Are you familiar with the vacation jinx?

This is how it goes. You JUST start dating a guy and things are going really well. You’ve got chemistry and he’s constantly calling you (in a sweet, new romance way, not in a weird, suffocating way). You have a great feeling that this relationship could actually go somewhere. You imagine that your kids will be named Tabatha and Finn but you’re totally flexible because you realize a good relationship is about compromise.

And then one of you has a vacation or business trip. The trip could be a few days. It could be a week. It doesn’t matter because by the time you or your new boyfriend returns, the relationship is totally over.

The magic has just somehow disappeared, never to be rekindled again. The mysterious, inexplicable vacation jinx.

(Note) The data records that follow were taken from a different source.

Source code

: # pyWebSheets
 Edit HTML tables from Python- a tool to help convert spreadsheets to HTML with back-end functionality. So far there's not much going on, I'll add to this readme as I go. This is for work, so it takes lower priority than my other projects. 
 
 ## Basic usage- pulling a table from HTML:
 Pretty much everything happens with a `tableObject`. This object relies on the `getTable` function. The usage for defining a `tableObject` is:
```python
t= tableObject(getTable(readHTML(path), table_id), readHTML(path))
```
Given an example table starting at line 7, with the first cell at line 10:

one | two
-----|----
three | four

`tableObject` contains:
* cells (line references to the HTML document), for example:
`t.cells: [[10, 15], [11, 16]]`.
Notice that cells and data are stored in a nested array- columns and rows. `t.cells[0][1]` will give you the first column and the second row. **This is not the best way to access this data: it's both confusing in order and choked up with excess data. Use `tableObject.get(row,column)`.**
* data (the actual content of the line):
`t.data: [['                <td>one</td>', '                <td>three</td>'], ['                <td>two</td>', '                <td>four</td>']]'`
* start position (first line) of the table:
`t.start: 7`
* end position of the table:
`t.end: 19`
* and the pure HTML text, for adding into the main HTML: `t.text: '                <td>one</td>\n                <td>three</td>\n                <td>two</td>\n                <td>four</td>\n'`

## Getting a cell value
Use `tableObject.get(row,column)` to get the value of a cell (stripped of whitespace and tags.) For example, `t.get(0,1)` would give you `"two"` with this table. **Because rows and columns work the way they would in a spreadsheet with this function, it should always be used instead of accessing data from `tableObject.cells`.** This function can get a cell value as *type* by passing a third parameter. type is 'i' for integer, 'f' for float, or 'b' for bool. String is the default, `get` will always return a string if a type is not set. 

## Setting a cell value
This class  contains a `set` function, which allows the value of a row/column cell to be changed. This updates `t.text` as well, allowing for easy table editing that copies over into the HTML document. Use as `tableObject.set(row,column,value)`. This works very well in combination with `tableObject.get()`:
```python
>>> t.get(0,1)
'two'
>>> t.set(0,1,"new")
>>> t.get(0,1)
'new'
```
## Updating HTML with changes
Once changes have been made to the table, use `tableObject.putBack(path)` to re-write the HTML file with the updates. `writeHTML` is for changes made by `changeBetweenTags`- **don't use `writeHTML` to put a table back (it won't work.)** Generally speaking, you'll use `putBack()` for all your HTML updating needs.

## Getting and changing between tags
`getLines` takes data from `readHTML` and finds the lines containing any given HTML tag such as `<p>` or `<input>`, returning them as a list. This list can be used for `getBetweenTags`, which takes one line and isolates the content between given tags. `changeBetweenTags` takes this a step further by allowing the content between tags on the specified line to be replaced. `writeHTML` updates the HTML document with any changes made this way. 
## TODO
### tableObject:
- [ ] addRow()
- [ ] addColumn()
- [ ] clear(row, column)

Well, marriage apparently does not make you immune.

Rick and I had accepted an offer on our apartment and we were drawing up a contract when our buyer went on vacation. To Costa Rica. For a week.

And that was the last we ever heard from him.

So he’s either trapped in the Costa Rica jungle and Spider Monkeys have stolen his Blackberry or he decided not to buy the apartment.

Either way, it’s obviously over.

On the sunny side, we’ve had a lot of interest at our open houses and Rick and I know there’s a cuter, richer, more perfect buyer out there for us. A buyer with no vacation plans.